◆ **HOW TO COMPLETE THIS TASK**
Can you find the lines of the listing that include "butt" and copy every one?

◆ **EXERCISE DATA**
+++++
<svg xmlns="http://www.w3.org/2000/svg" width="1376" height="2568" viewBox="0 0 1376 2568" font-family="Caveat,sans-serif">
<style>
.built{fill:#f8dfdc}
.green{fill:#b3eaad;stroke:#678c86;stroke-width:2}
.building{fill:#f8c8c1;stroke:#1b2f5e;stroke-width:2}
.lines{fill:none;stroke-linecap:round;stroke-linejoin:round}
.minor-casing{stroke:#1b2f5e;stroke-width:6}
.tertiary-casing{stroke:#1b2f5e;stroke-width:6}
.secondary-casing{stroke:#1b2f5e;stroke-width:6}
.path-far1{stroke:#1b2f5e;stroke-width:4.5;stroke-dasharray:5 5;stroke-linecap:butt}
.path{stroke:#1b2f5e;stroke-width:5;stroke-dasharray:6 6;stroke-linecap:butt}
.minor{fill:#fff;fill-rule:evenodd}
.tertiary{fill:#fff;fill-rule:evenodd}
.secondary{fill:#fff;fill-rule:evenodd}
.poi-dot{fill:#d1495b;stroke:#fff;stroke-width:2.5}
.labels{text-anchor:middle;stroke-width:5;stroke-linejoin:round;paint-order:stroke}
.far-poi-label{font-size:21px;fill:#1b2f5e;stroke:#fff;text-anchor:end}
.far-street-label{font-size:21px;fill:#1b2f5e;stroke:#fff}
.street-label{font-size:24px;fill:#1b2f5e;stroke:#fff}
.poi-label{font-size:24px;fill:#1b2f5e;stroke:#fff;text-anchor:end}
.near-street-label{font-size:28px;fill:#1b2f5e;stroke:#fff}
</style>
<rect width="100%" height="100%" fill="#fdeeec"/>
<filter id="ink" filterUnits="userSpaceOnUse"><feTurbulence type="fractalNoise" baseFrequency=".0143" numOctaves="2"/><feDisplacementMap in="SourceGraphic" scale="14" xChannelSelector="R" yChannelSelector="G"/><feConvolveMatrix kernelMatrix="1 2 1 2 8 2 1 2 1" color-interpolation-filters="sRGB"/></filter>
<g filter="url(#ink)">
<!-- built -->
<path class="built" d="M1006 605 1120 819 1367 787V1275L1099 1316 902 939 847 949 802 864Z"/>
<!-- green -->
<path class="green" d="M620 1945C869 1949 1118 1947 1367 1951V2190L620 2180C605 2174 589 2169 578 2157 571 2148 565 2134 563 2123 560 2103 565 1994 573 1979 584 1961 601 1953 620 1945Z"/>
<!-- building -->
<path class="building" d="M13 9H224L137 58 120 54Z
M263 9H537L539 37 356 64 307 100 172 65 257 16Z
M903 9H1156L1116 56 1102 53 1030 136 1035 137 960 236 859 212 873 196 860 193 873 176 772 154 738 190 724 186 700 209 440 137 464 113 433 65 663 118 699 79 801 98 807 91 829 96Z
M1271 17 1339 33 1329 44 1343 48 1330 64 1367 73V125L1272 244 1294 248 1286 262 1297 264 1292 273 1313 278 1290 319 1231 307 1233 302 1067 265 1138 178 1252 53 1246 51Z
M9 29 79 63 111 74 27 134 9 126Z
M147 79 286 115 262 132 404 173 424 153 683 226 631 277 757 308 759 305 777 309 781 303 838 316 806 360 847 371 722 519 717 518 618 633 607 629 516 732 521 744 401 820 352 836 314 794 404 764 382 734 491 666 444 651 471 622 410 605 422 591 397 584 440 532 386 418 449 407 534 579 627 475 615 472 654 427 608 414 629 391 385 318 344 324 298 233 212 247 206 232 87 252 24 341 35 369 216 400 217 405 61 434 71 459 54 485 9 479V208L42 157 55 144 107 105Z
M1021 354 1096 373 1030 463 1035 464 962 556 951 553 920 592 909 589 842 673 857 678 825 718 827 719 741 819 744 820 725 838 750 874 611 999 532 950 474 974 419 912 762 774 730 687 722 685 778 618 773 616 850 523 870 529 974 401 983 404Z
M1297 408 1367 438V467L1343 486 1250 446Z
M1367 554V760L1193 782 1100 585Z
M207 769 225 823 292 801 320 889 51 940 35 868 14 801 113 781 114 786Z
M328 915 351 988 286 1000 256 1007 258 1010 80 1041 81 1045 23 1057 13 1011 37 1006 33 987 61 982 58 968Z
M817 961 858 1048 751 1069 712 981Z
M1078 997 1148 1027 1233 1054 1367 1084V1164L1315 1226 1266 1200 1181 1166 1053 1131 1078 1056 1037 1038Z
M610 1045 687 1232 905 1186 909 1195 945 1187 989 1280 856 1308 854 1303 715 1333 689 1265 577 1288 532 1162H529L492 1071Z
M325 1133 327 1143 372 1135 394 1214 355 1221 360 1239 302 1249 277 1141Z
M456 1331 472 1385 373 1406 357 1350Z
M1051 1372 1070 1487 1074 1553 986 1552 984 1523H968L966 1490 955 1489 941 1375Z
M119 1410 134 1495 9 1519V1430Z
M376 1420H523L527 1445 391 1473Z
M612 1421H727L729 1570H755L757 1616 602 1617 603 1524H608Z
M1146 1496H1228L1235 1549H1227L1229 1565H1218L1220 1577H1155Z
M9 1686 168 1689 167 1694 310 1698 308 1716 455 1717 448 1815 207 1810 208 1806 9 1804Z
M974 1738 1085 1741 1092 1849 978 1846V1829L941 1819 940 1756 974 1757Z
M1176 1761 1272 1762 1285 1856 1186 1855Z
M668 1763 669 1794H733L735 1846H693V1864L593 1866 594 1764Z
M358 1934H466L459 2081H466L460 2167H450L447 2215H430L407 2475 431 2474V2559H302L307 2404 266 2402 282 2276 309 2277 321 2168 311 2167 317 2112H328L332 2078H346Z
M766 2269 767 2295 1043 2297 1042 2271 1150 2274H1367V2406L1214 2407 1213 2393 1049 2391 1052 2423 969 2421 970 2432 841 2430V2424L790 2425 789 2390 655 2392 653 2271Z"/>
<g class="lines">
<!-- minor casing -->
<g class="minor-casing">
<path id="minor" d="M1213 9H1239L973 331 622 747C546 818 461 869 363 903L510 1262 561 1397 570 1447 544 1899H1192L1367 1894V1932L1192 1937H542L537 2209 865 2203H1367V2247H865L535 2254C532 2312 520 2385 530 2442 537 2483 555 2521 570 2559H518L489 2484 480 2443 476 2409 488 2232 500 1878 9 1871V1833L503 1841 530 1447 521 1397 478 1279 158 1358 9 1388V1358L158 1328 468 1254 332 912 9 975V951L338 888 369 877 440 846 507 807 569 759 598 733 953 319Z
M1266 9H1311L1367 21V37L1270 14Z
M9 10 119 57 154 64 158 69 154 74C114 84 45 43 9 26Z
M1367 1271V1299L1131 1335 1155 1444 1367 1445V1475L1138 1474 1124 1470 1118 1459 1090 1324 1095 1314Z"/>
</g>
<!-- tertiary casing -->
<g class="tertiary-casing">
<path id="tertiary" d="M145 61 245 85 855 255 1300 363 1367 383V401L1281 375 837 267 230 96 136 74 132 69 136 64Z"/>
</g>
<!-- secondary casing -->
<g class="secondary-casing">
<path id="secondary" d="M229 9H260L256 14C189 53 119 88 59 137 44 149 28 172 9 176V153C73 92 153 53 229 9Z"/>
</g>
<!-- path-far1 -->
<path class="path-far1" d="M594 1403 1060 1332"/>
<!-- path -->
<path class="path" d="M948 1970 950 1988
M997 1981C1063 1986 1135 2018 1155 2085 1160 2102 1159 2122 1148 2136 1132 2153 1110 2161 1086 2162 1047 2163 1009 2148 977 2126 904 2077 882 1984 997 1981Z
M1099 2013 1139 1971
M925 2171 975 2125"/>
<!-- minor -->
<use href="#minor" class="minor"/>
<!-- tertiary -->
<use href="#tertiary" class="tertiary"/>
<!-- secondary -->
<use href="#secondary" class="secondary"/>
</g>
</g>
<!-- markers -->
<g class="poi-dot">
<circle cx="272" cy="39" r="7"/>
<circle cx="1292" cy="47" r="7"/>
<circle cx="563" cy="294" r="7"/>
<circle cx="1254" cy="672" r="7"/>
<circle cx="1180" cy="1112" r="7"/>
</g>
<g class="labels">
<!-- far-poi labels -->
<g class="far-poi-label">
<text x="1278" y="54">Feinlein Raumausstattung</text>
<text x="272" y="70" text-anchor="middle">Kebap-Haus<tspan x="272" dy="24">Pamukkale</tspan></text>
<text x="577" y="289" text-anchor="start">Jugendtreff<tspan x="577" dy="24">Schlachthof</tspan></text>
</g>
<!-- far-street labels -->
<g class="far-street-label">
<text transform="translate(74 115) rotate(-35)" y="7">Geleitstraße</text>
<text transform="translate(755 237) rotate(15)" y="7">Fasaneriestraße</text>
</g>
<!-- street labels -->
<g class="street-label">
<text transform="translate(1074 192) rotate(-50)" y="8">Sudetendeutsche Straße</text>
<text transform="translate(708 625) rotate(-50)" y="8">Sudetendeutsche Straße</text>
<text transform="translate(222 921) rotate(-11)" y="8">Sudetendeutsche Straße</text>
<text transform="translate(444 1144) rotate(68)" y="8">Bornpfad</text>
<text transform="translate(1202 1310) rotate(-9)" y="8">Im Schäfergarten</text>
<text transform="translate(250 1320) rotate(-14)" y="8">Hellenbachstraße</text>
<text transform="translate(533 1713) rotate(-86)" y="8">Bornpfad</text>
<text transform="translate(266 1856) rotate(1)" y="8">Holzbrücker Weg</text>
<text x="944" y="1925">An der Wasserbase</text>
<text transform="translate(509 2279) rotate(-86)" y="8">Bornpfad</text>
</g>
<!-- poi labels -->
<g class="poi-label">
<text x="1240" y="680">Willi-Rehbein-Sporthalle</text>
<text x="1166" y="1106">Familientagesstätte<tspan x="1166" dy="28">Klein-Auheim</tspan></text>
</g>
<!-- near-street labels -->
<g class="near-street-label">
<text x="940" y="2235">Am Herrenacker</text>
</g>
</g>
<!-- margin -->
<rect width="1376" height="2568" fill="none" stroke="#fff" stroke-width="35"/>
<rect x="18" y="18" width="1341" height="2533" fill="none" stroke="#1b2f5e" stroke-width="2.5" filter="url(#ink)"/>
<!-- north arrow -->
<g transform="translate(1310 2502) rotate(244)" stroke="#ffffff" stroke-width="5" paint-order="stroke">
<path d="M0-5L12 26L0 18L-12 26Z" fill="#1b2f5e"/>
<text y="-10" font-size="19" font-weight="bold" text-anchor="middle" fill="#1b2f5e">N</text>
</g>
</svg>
+++++
◆ **REPLY**
.path-far1{stroke:#1b2f5e;stroke-width:4.5;stroke-dasharray:5 5;stroke-linecap:butt}
.path{stroke:#1b2f5e;stroke-width:5;stroke-dasharray:6 6;stroke-linecap:butt}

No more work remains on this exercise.